Recent advances in large language models (LLMs) and biomedical foundation models (BioFMs) have achieved strong results in biological text reasoning, molecular modeling, and single-cell analysis, yet they remain siloed in disjoint embedding spaces, limiting cross-modal reasoning. We present BIOVERSE (Biomedical Vector Embedding Realignment for Semantic Engagement), a two-stage approach that adapts pretrained BioFMs as modality encoders and aligns them with LLMs through lightweight, modality-specific projection layers. The approach first aligns each modality to a shared LLM space through independently trained projections, allowing them to interoperate naturally, and then applies standard instruction tuning with multi-modal data to bring them together for downstream reasoning. By unifying raw biomedical data with knowledge embedded in LLMs, the approach enables zero-shot annotation, cross-modal question answering, and interactive, explainable dialogue. Across tasks spanning cell-type annotation, molecular description, and protein function reasoning, compact BIOVERSE configurations surpass larger LLM baselines while enabling richer, generative outputs than existing BioFMs, establishing a foundation for principled multi-modal biomedical reasoning.

Paper Structure

This paper contains 37 sections, 5 equations, 3 figures, 3 tables.

Figures (3)

  • Figure 1: BioVERSE base architecture: a modality-specific BioFM encodes a biological entity, and its output embeddings are mapped by a projection layer into the LLM's embedding space via special tokens (e.g. [BIO]).

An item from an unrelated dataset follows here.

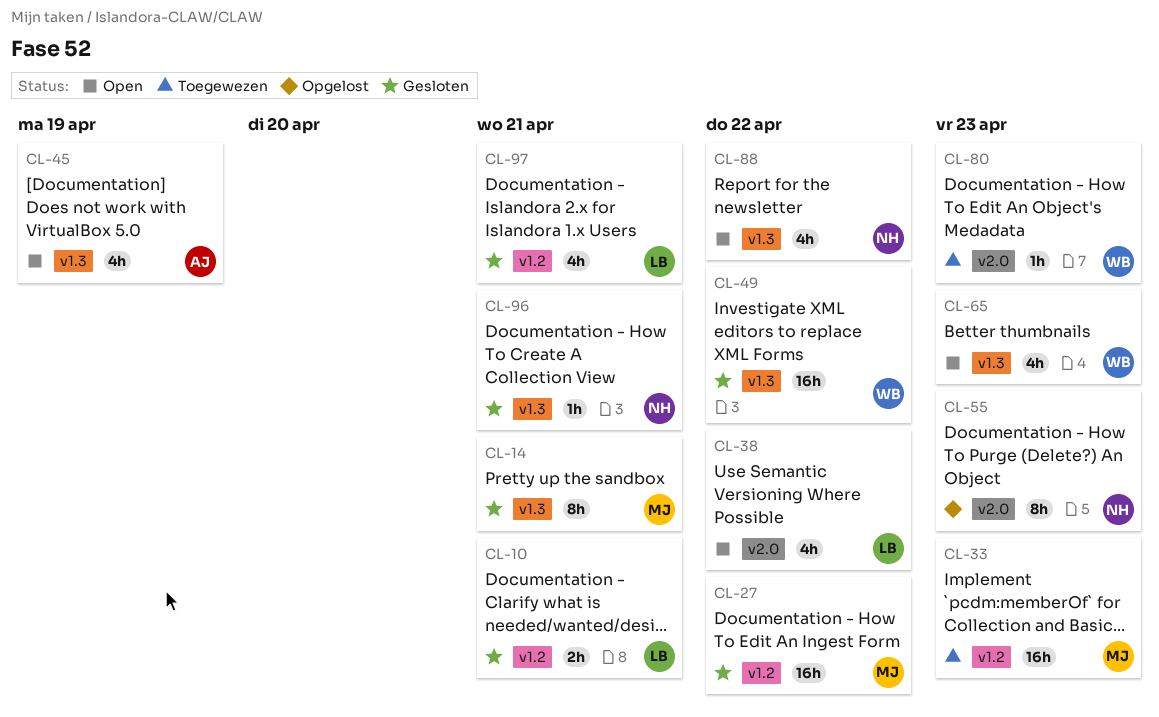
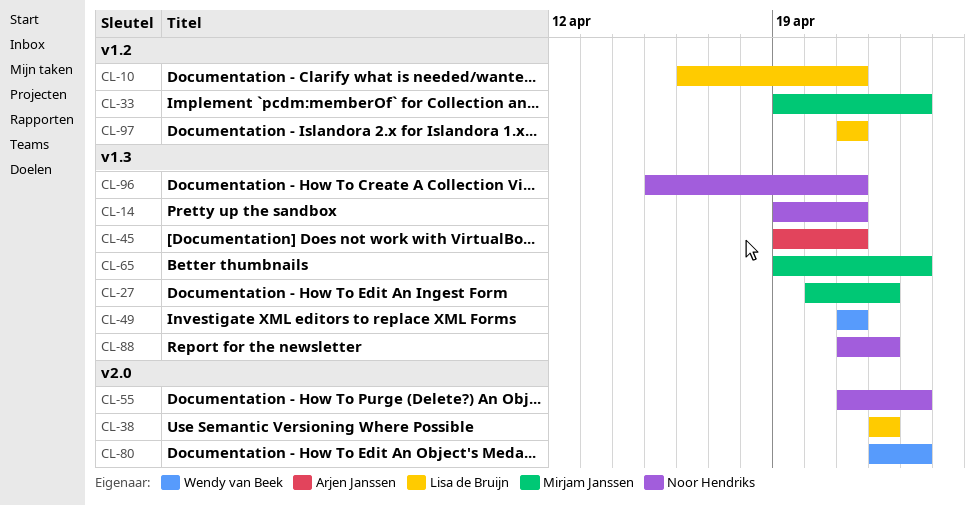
CL-14, owner: Mirjam Janssen -> Noor Hendriks
CL-27, label: v1.2 -> v1.3
CL-45, due: Apr 19 -> Apr 21
CL-49, due: Apr 22 -> Apr 21
CL-65, owner: Wendy van Beek -> Mirjam Janssen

In the alignment stage, only the projection layer $P_\theta$ is trainable, while the encoder $f_b$ and the LLM $g$ remain frozen. In the subsequent instruction-tuning stage, we allow both $P_\theta$ and the low-rank adapter (LoRA) within the LLM to be trainable. Stage 1 (S1) can be trained using autoregressive (AR) or contrastive (CT) loss, while stage 2 (S2) is always AR.
  • Figure 2: UMAP visualization of scRNA-seq and text embeddings. Left: before alignment, cell embeddings (green) form isolated clusters within the LLM embedding space. Right: after alignment, cell embeddings are pulled closer to biologically relevant text and separated from unrelated general-domain text. BioVERSE successfully realigns the modalities into a shared representation space.
  • Figure 3: Example generative annotation on PBMC10K: BioVERSE produces the label and reasoning grounded in gene evidence.